A few hundred years before, Adam Smith imagined what his economic theories would be like in reality. His resulting book, The Wealth of Nations, also changed the world forever. Both Einstein and Smith vividly imagined their worlds, so much so in Smith's case that while walking at night, absorbed in thought, he at least once fell into a ditch.
For some reason which I don't quite understand, science-fiction, fantasy and horror writers tend toward the anarchist/libertarian side. The greatest writers, such as Dostoevsky and Joseph Conrad, tilted toward conservatism, although they weren't at all fond of government. The worst writers, like Marx and the Marquis de Sade (who was one of the founders of leftism) are almost exclusively leftist. There is a lesson in that somewhere. We can learn from Erik von Kuehnelt-Leddihn’s Leftism Revisited: "Madness is very often a combination of cold reason and fantasy severed from all reality."
Nearly every libertarian-tilting person I know has been profoundly influenced by the late Robert Heinlein. His The Moon is a Harsh Mistress, about a libertarian society on the moon, is often mentioned by them. I was very much influenced at the age of 13 by A.E. van Vogt's The Weapon Shops of Isher, which illustrated the importance of the Second Amendment in defending liberty against the tyranny of the State (“The Right to Buy Weapons is the Right to be Free”). Others I know were equally affected by Eric Frank Russell's ...And Then There Were None, about a society which had discovered a fool-proof way to defend itself against invaders.
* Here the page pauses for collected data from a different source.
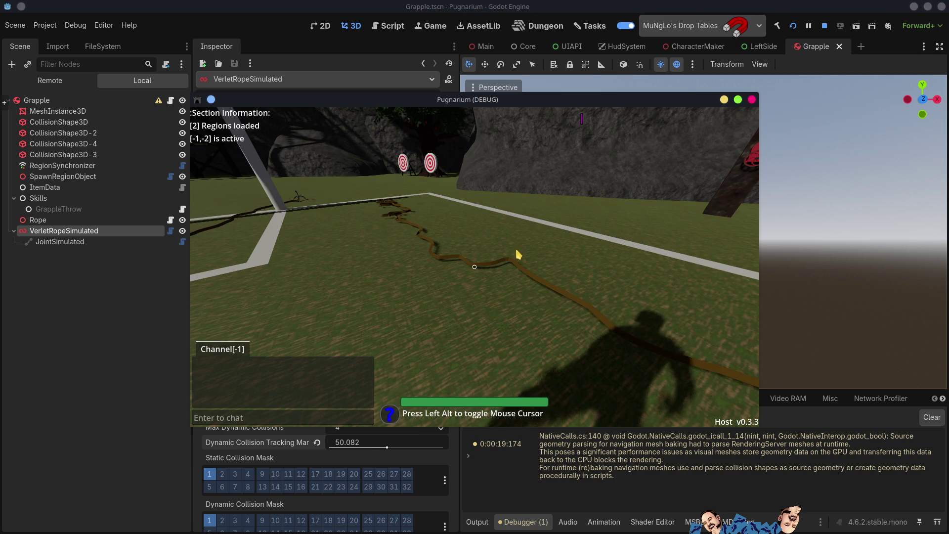
click(475, 267)
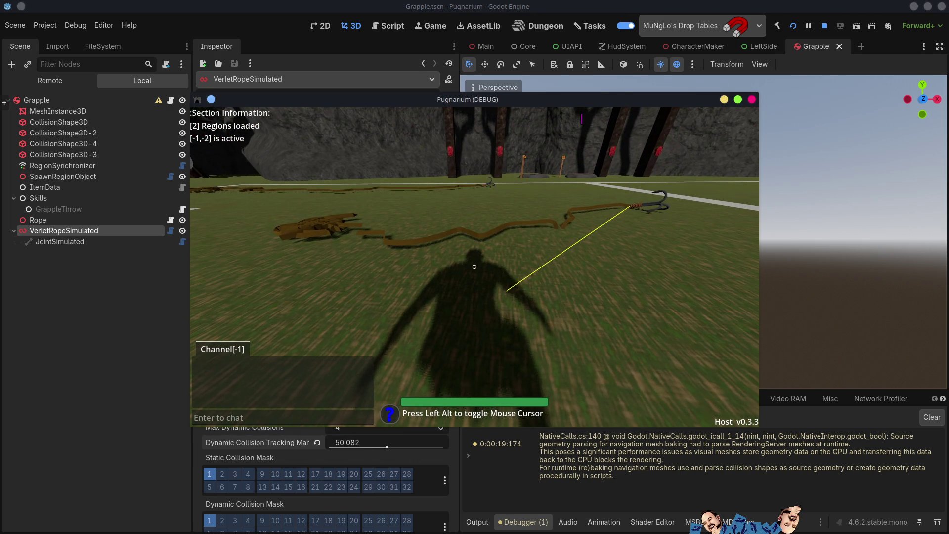
key(alt+Tab)
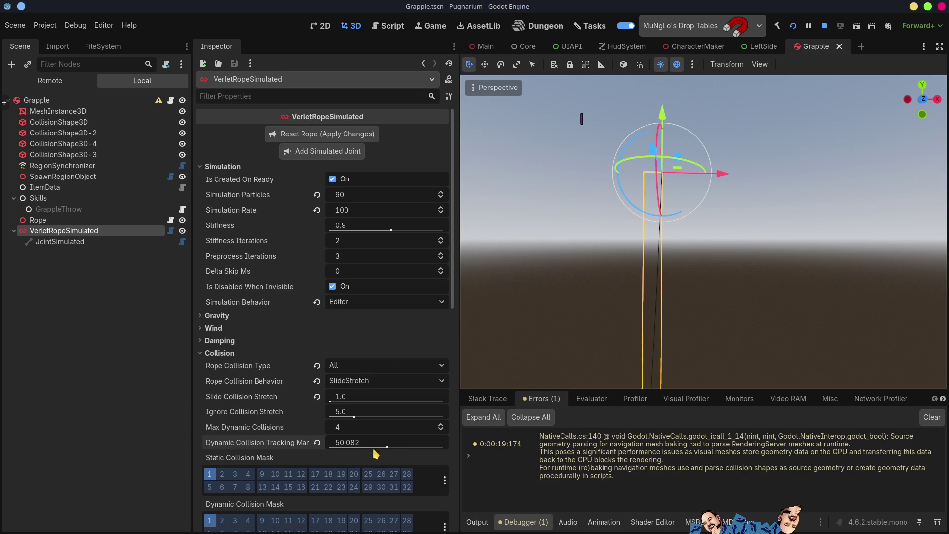
Step: Lower the tracking margin to 20.546, save the Grapple scene, and throw the grapple twice in-game
drag(377, 450, 364, 451)
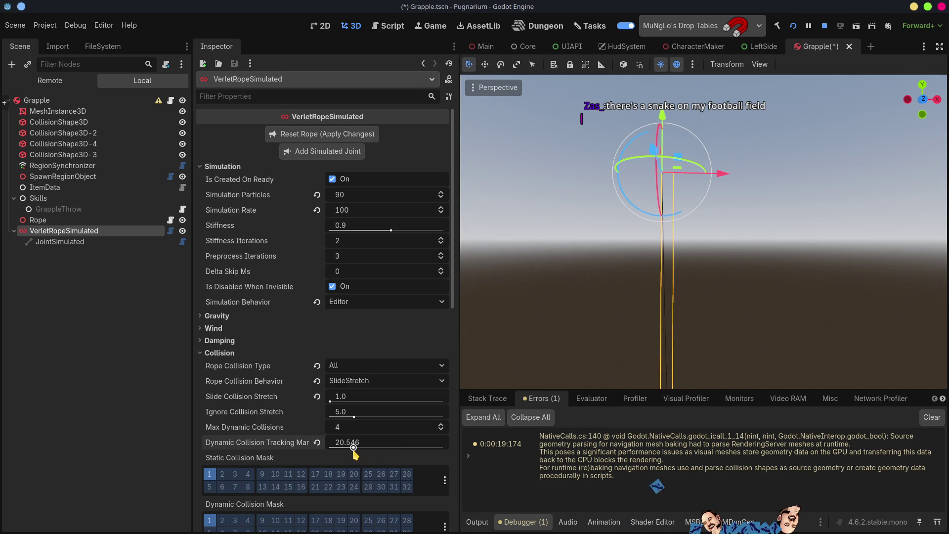
key(ctrl+s)
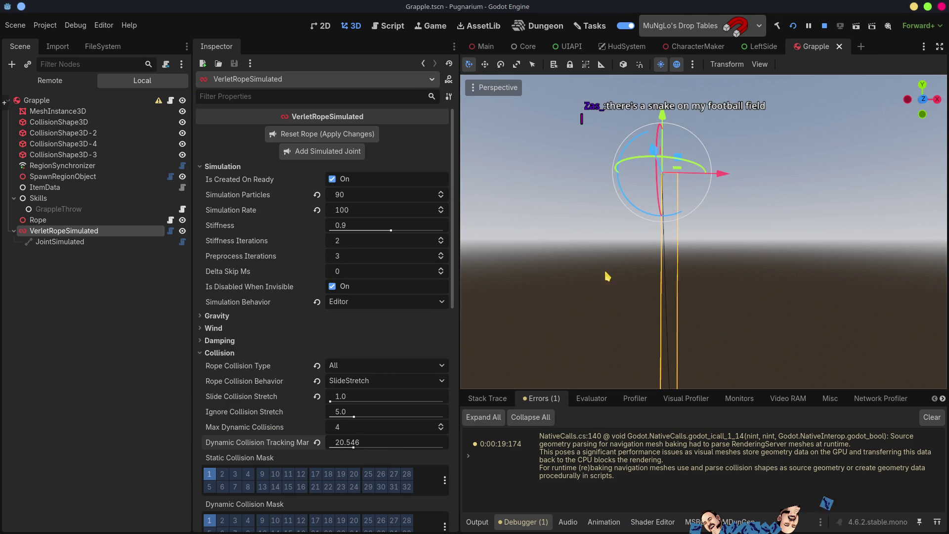
key(alt+Tab)
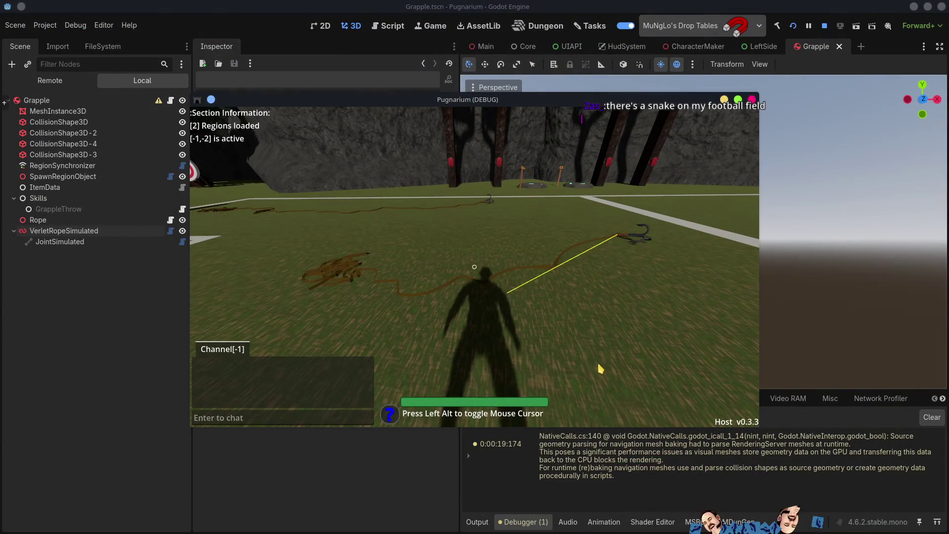
click(600, 368)
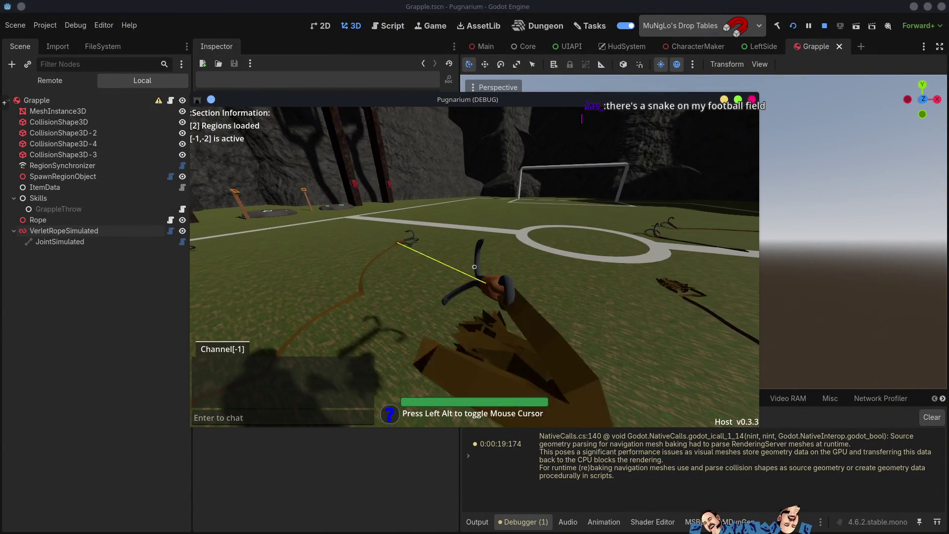
click(474, 267)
Van Vogt showed me a fully-realized world, and after finishing the novel, I knew the State cannot be trusted, will always try to oppress people, and that people must always be armed to protect their liberty. I clearly saw in my imagination what van Vogt's Secondary World would look like in reality. I was never the same after reading him. Or H.G. Wells. Or Theodore Sturgeon. Or Edgar Rice Burroughs.
Some of these science-fictional Secondary Worlds are very good -- sometimes great places to visit. Peter S. Beagle, understanding this, once made the comment he would go to Middle Earth "like a shot." Visiting such worlds, for some people, makes them understand what the word "gratitude" truly means.
Instead of having to stumble around for years from book to book, idea to idea, wondering what is true and what is not (and not finding it in the vast wasteland of the public schools, including college), all one has to do is read one good novel about a fully-realized world, and the truth of it cannot be denied. Perhaps one might not agree with everything in it, but one will not go away from such books unaffected.
The writer Vernor Vinge, for example, said of L Neil Smith’s The Probability Broach: "Contained ideas I wish could be shouted to the world, ideas that come from the American heritage of freedom and which could bring still greater individual liberty, greater technical progress." I've never seen anyone say this about a college economics text. Or any college textbook.
One of the first things I was told in the first journalism class I took was “Show, don’t tell.” That is the problem with textbooks: they tell, but they don’t show. It’s not a problem with good fiction. It’s because people understand stories…not lectures.